* **THE TASK**: Write out all records as given; omit images.

━━━━━ DATASET EXTRACT ━━━━━

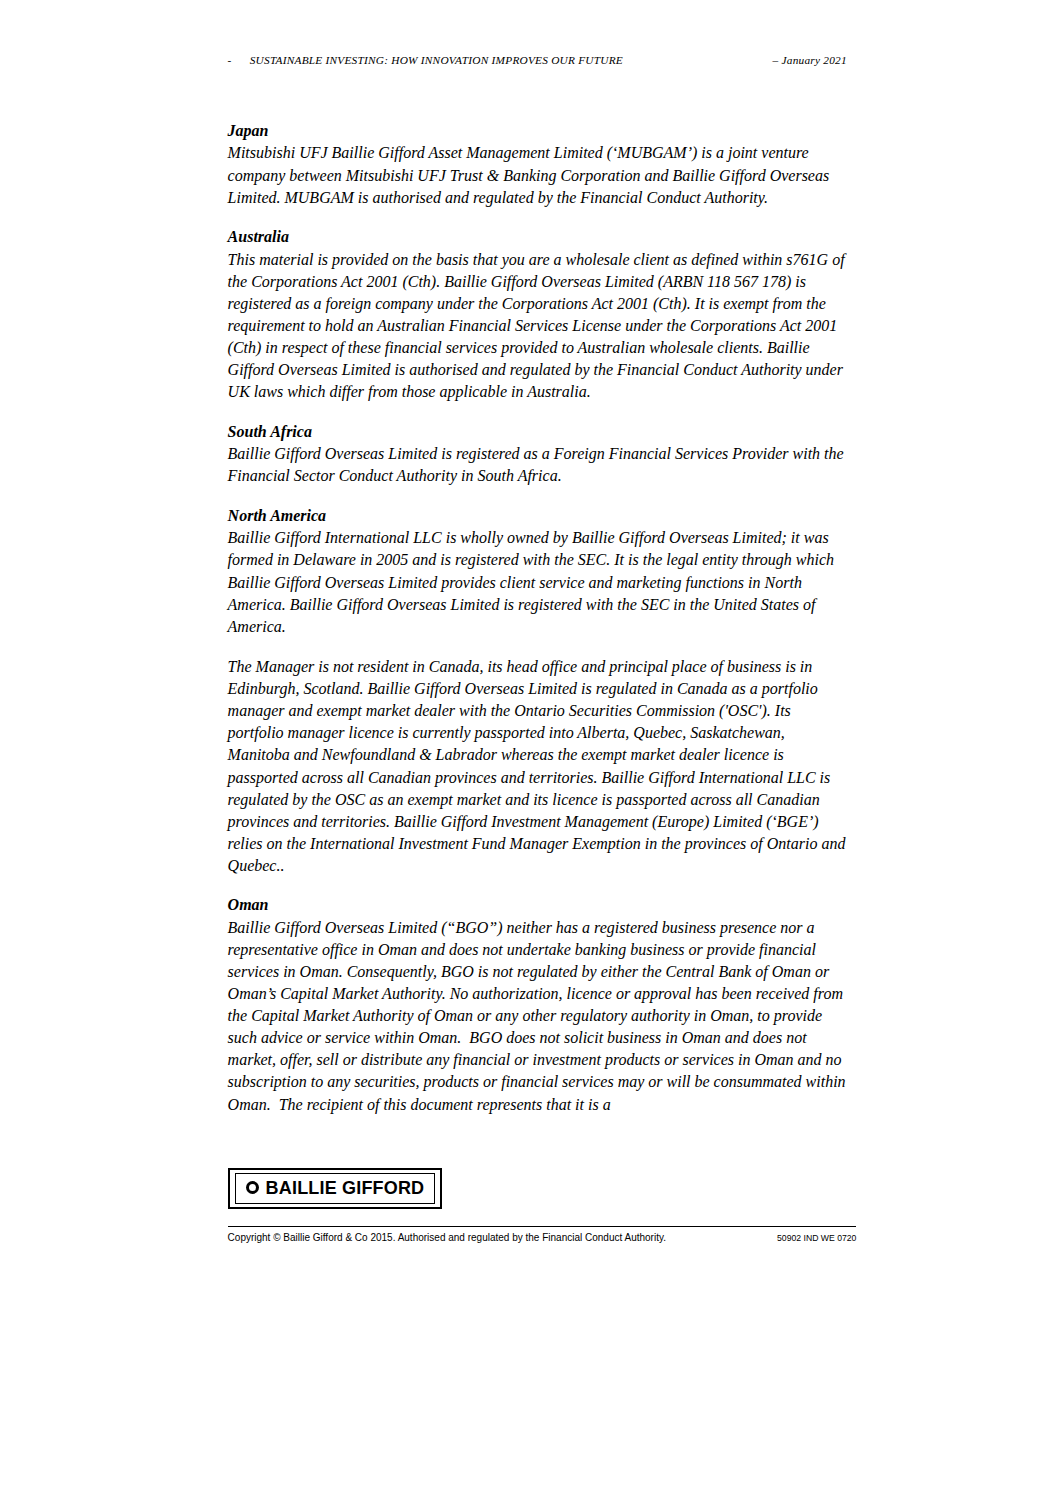-SUSTAINABLE INVESTING: HOW INNOVATION IMPROVES OUR FUTURE
– January 2021
Japan
Mitsubishi UFJ Baillie Gifford Asset Management Limited (‘MUBGAM’) is a joint venture company between Mitsubishi UFJ Trust & Banking Corporation and Baillie Gifford Overseas Limited. MUBGAM is authorised and regulated by the Financial Conduct Authority.
Australia
This material is provided on the basis that you are a wholesale client as defined within s761G of the Corporations Act 2001 (Cth). Baillie Gifford Overseas Limited (ARBN 118 567 178) is registered as a foreign company under the Corporations Act 2001 (Cth). It is exempt from the requirement to hold an Australian Financial Services License under the Corporations Act 2001 (Cth) in respect of these financial services provided to Australian wholesale clients. Baillie Gifford Overseas Limited is authorised and regulated by the Financial Conduct Authority under UK laws which differ from those applicable in Australia.
South Africa
Baillie Gifford Overseas Limited is registered as a Foreign Financial Services Provider with the Financial Sector Conduct Authority in South Africa.
North America
Baillie Gifford International LLC is wholly owned by Baillie Gifford Overseas Limited; it was formed in Delaware in 2005 and is registered with the SEC. It is the legal entity through which Baillie Gifford Overseas Limited provides client service and marketing functions in North America. Baillie Gifford Overseas Limited is registered with the SEC in the United States of America.
The Manager is not resident in Canada, its head office and principal place of business is in Edinburgh, Scotland. Baillie Gifford Overseas Limited is regulated in Canada as a portfolio manager and exempt market dealer with the Ontario Securities Commission ('OSC'). Its portfolio manager licence is currently passported into Alberta, Quebec, Saskatchewan, Manitoba and Newfoundland & Labrador whereas the exempt market dealer licence is passported across all Canadian provinces and territories. Baillie Gifford International LLC is regulated by the OSC as an exempt market and its licence is passported across all Canadian provinces and territories. Baillie Gifford Investment Management (Europe) Limited (‘BGE’) relies on the International Investment Fund Manager Exemption in the provinces of Ontario and Quebec..
Oman
Baillie Gifford Overseas Limited (“BGO”) neither has a registered business presence nor a representative office in Oman and does not undertake banking business or provide financial services in Oman. Consequently, BGO is not regulated by either the Central Bank of Oman or Oman’s Capital Market Authority. No authorization, licence or approval has been received from the Capital Market Authority of Oman or any other regulatory authority in Oman, to provide such advice or service within Oman. BGO does not solicit business in Oman and does not market, offer, sell or distribute any financial or investment products or services in Oman and no subscription to any securities, products or financial services may or will be consummated within Oman. The recipient of this document represents that it is a
BAILLIE GIFFORD
Copyright © Baillie Gifford & Co 2015. Authorised and regulated by the Financial Conduct Authority.
50902 IND WE 0720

━━━━━

* **WRITTEN ANSWER**:
-SUSTAINABLE INVESTING: HOW INNOVATION IMPROVES OUR FUTURE
– January 2021
Japan
Mitsubishi UFJ Baillie Gifford Asset Management Limited (‘MUBGAM’) is a joint venture company between Mitsubishi UFJ Trust & Banking Corporation and Baillie Gifford Overseas Limited. MUBGAM is authorised and regulated by the Financial Conduct Authority.
Australia
This material is provided on the basis that you are a wholesale client as defined within s761G of the Corporations Act 2001 (Cth). Baillie Gifford Overseas Limited (ARBN 118 567 178) is registered as a foreign company under the Corporations Act 2001 (Cth). It is exempt from the requirement to hold an Australian Financial Services License under the Corporations Act 2001 (Cth) in respect of these financial services provided to Australian wholesale clients. Baillie Gifford Overseas Limited is authorised and regulated by the Financial Conduct Authority under UK laws which differ from those applicable in Australia.
South Africa
Baillie Gifford Overseas Limited is registered as a Foreign Financial Services Provider with the Financial Sector Conduct Authority in South Africa.
North America
Baillie Gifford International LLC is wholly owned by Baillie Gifford Overseas Limited; it was formed in Delaware in 2005 and is registered with the SEC. It is the legal entity through which Baillie Gifford Overseas Limited provides client service and marketing functions in North America. Baillie Gifford Overseas Limited is registered with the SEC in the United States of America.
The Manager is not resident in Canada, its head office and principal place of business is in Edinburgh, Scotland. Baillie Gifford Overseas Limited is regulated in Canada as a portfolio manager and exempt market dealer with the Ontario Securities Commission ('OSC'). Its portfolio manager licence is currently passported into Alberta, Quebec, Saskatchewan, Manitoba and Newfoundland & Labrador whereas the exempt market dealer licence is passported across all Canadian provinces and territories. Baillie Gifford International LLC is regulated by the OSC as an exempt market and its licence is passported across all Canadian provinces and territories. Baillie Gifford Investment Management (Europe) Limited (‘BGE’) relies on the International Investment Fund Manager Exemption in the provinces of Ontario and Quebec..
Oman
Baillie Gifford Overseas Limited (“BGO”) neither has a registered business presence nor a representative office in Oman and does not undertake banking business or provide financial services in Oman. Consequently, BGO is not regulated by either the Central Bank of Oman or Oman’s Capital Market Authority. No authorization, licence or approval has been received from the Capital Market Authority of Oman or any other regulatory authority in Oman, to provide such advice or service within Oman. BGO does not solicit business in Oman and does not market, offer, sell or distribute any financial or investment products or services in Oman and no subscription to any securities, products or financial services may or will be consummated within Oman. The recipient of this document represents that it is a
BAILLIE GIFFORD
Copyright © Baillie Gifford & Co 2015. Authorised and regulated by the Financial Conduct Authority.
50902 IND WE 0720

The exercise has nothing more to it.